I think that not investing in and developing our industrial park sites poses big risk and missed opportunities. We need to stay ahead of the curve in developing products that industry can move into. Industrial development is so important because of the large mitigation of our utility rates that we get from an industry that uses electricity, water and natural gas. Adding houses rooftops and families is important. With those come the cost of unique infrastructure needs and increased capacity of police and fire services. We need to make sure that our balance in this area is good. Our downtown growth and development is important. The risk here is that if we don’t have a vibrant downtown, we are less attractive for all types of growth. Infrastructure maintenance and replacement is a huge issue nationwide. Most of the country is on a 200-year replacement cycle for water and sewer utilities. We need to make sure we are ahead of this curve. It is a public health and quality of life issue.

Roth:  Top three priorities are:

  1. PMPA- audit of the utility rate stabilization fund – expiration of our supplemental power contract in 2029.This is our greatest risk. Economic development is our best option to reduce or eliminate this risk.
  2. Start and finish the Police and Fire Complex- $7million
  3. Start and Finish the Recreation Complex- NO MORE DELAYS

If elected, what are your top three priorities (be specific)?

Randall:  My three priorities will be:

  1. Jobs
  2. Managing smart growth and quality of life for all citizens
  3. Encouraging investment in industry and downtown

All things we do as a city are interrelated. We boost jobs through initiatives like the entrepreneurial cooperatives with PC. I’m also glad to see the small business incubator idea that we were working on10 years ago being talked about again. Managing smart growth and enhancing the quality of life of our citizens will take some extra effort on planning and coordination the projects that we currently are involved in so that we finish projects without getting ahead of ourselves. Encouraging investment in industry and downtown are the life blood of our future.

Roth:  Same as #7 above.

If elected, how do you intend to change or improve the City’s partnerships with the City of Laurens, Presbyterian College, Laurens County Development Corporation, and other community stakeholders?
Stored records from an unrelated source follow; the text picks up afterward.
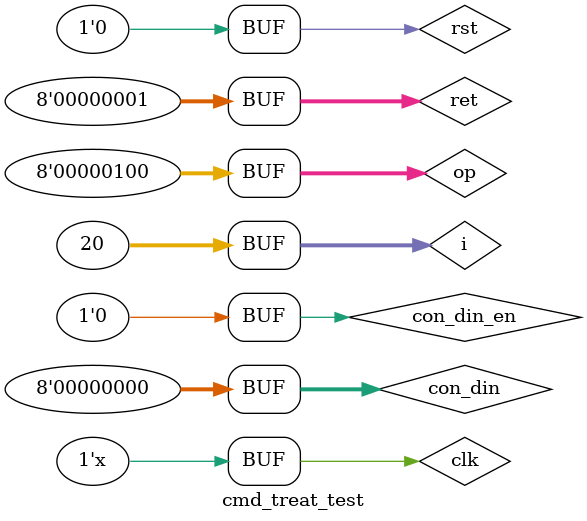
<source format=v>
`timescale 1ns / 1ps


module cmd_treat_test;

	// Inputs
	reg clk;
	reg rst;
	reg [7:0] con_din;
	reg con_din_en;

	// Outputs
	wire [7:0] si_get_con;
	wire si_get_con_en;
	wire	[7:0]nit_con;
  wire	nit_con_en;
	wire [7:0] freq_con;
	wire freq_con_en;
	wire [7:0] channel_con;
	wire channel_con_en;
	wire [7:0] ip_port_con;
	wire ip_port_con_en;
	wire [7:0] reply_con;
	wire reply_con_en;

	// Instantiate the Unit Under Test (UUT)
	command_treat uut (
		.clk(clk), 
		.rst(rst), 
		.con_din(con_din), 
		.con_din_en(con_din_en), 
		.si_get_con(si_get_con), 
		.si_get_con_en(si_get_con_en), 
		.nit_con(nit_con), 
    .nit_con_en(nit_con_en), 
		.freq_con(freq_con), 
		.freq_con_en(freq_con_en), 
		.channel_con(channel_con), 
		.channel_con_en(channel_con_en), 
		.ip_port_con(ip_port_con), 
		.ip_port_con_en(ip_port_con_en),
		.reply_con(reply_con), 
    .reply_con_en(reply_con_en)
	);
reg	[7:0]op;
reg [7:0]ret;
	integer i=0;
	initial begin
		// Initialize Inputs
		clk = 0;
		rst = 0;
		con_din = 0;
		con_din_en = 0;

		#2 rst=1;
		// Wait 100 ns for global reset to finish
		#100;
		rst =0;
		#100;
		
		op=1;
		send_cmd();
		
		#100;
		op=3;
		ret=1;
		send_cmd();
		
			#100;
		op=4;
		send_cmd();
		
        
		// Add stimulus here

	end
	
	
	task  send_cmd;
	begin
		#10 con_din=8'h40;
				con_din_en=1;
		#10 con_din=op;
		#10 con_din=8'h00;
		#10 con_din=ret;
		#10 con_din=8'h00;
		#10 con_din=8'h01;
		#10 con_din=8'h00;
		#10 con_din=8'h01;
		for(i=1;i<20;i=i+1)
		#10 con_din=i;
		#10 con_din=0;
			con_din_en=0;
	
		
	end
	endtask
	
	always #5 clk=~clk;
      
endmodule


</source>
Randall:  I believe that one of my personal strengths is relationship building. All these partners are important to Clinton and Clinton is important to our partners. We are all better when we work together. I will spend a lot of time strengthening relationships as needed, repairing relationships as needed, listening to our citizens and to our partners to make sure that we are maximizing opportunities that will benefit us all.

Roth:  We are a major city in Laurens County. With our incoming growth creating needs inside as well as outside the city, the City of Clinton should ensure that we have a beneficial, cooperative, respectful business relationship with all entities in the county. This additional growth will provide the city with the opportunity to improve our quality of life. This can be enhanced with a strong working relationship with Presbyterian College, Thornwell, schools, our churches, Clinton Canopy, Laurens County Trails and others.

Lastly, what is your strategy or what processes, and initiatives will you implement to achieve your vision?

Randall:  My strategy is to work within the framework of the council/manager form of government to be a voice and an advocate for the city of Clinton. I think that planning is important, so I hope we can initiate a process for a strategic plan that we can follow to ensure that we are accomplishing what our citizens want. My campaign slogan is “Positive Leadership, Experience, and Trust”. Hopefully we can build on these points to move our city forward. Being the Mayor is a worthy job. It is an honor to hold this position of trust and to be a servant leader. I always try to follow the verse in Micah 6:8 which says: Do justice, love kindness and walk humbly with your God.

Roth:  Where I can provide leadership, I will. Where I can provide management and guidance, I will. However, our best chance of success must include all six members of Council and the 100+ City of Clinton employees.